===== DATA SUPPLIED

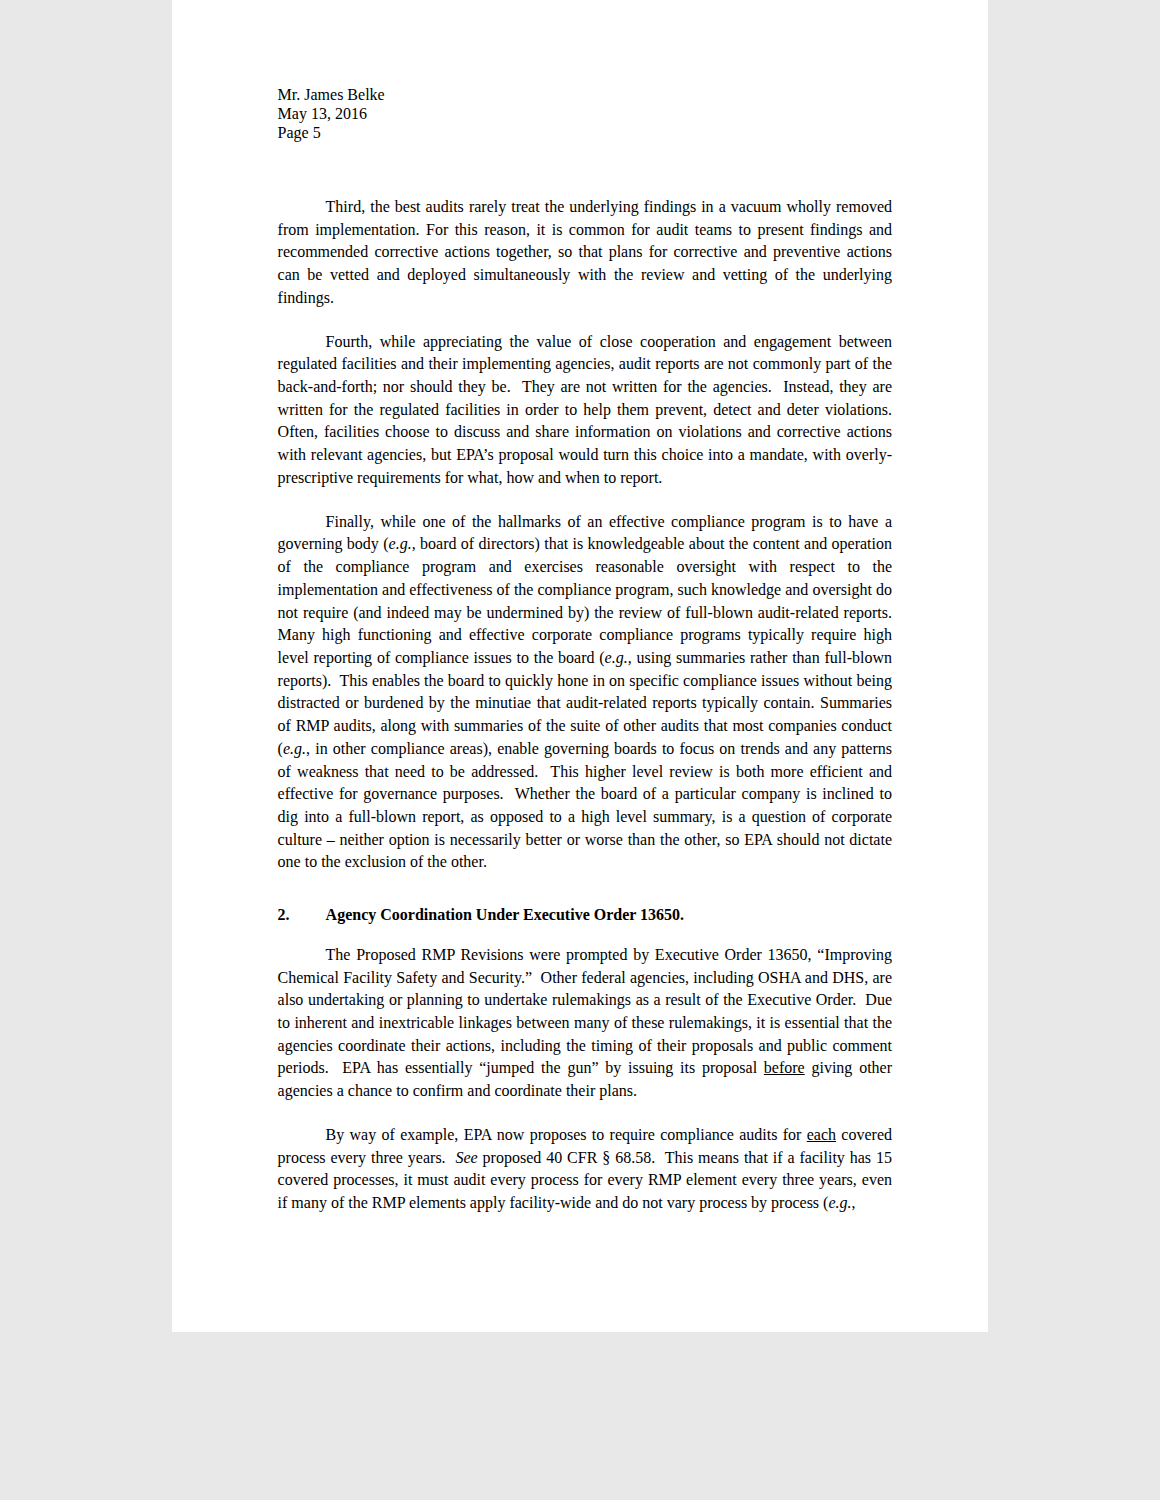Mr. James Belke
May 13, 2016
Page 5
Third, the best audits rarely treat the underlying findings in a vacuum wholly removed from implementation. For this reason, it is common for audit teams to present findings and recommended corrective actions together, so that plans for corrective and preventive actions can be vetted and deployed simultaneously with the review and vetting of the underlying findings.
Fourth, while appreciating the value of close cooperation and engagement between regulated facilities and their implementing agencies, audit reports are not commonly part of the back-and-forth; nor should they be. They are not written for the agencies. Instead, they are written for the regulated facilities in order to help them prevent, detect and deter violations. Often, facilities choose to discuss and share information on violations and corrective actions with relevant agencies, but EPA’s proposal would turn this choice into a mandate, with overly-prescriptive requirements for what, how and when to report.
Finally, while one of the hallmarks of an effective compliance program is to have a governing body (e.g., board of directors) that is knowledgeable about the content and operation of the compliance program and exercises reasonable oversight with respect to the implementation and effectiveness of the compliance program, such knowledge and oversight do not require (and indeed may be undermined by) the review of full-blown audit-related reports. Many high functioning and effective corporate compliance programs typically require high level reporting of compliance issues to the board (e.g., using summaries rather than full-blown reports). This enables the board to quickly hone in on specific compliance issues without being distracted or burdened by the minutiae that audit-related reports typically contain. Summaries of RMP audits, along with summaries of the suite of other audits that most companies conduct (e.g., in other compliance areas), enable governing boards to focus on trends and any patterns of weakness that need to be addressed. This higher level review is both more efficient and effective for governance purposes. Whether the board of a particular company is inclined to dig into a full-blown report, as opposed to a high level summary, is a question of corporate culture – neither option is necessarily better or worse than the other, so EPA should not dictate one to the exclusion of the other.
2. Agency Coordination Under Executive Order 13650.
The Proposed RMP Revisions were prompted by Executive Order 13650, “Improving Chemical Facility Safety and Security.” Other federal agencies, including OSHA and DHS, are also undertaking or planning to undertake rulemakings as a result of the Executive Order. Due to inherent and inextricable linkages between many of these rulemakings, it is essential that the agencies coordinate their actions, including the timing of their proposals and public comment periods. EPA has essentially “jumped the gun” by issuing its proposal before giving other agencies a chance to confirm and coordinate their plans.
By way of example, EPA now proposes to require compliance audits for each covered process every three years. See proposed 40 CFR § 68.58. This means that if a facility has 15 covered processes, it must audit every process for every RMP element every three years, even if many of the RMP elements apply facility-wide and do not vary process by process (e.g.,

==========

PROBLEM TO WORK ON = Copy the lines that hold the word "agencies". Take them from the records above.

RESULT =
Fourth, while appreciating the value of close cooperation and engagement between regulated facilities and their implementing agencies, audit reports are not commonly part of the back-and-forth; nor should they be. They are not written for the agencies. Instead, they are written for the regulated facilities in order to help them prevent, detect and deter violations. Often, facilities choose to discuss and share information on violations and corrective actions with relevant agencies, but EPA’s proposal would turn this choice into a mandate, with overly-prescriptive requirements for what, how and when to report.
The Proposed RMP Revisions were prompted by Executive Order 13650, “Improving Chemical Facility Safety and Security.” Other federal agencies, including OSHA and DHS, are also undertaking or planning to undertake rulemakings as a result of the Executive Order. Due to inherent and inextricable linkages between many of these rulemakings, it is essential that the agencies coordinate their actions, including the timing of their proposals and public comment periods. EPA has essentially “jumped the gun” by issuing its proposal before giving other agencies a chance to confirm and coordinate their plans.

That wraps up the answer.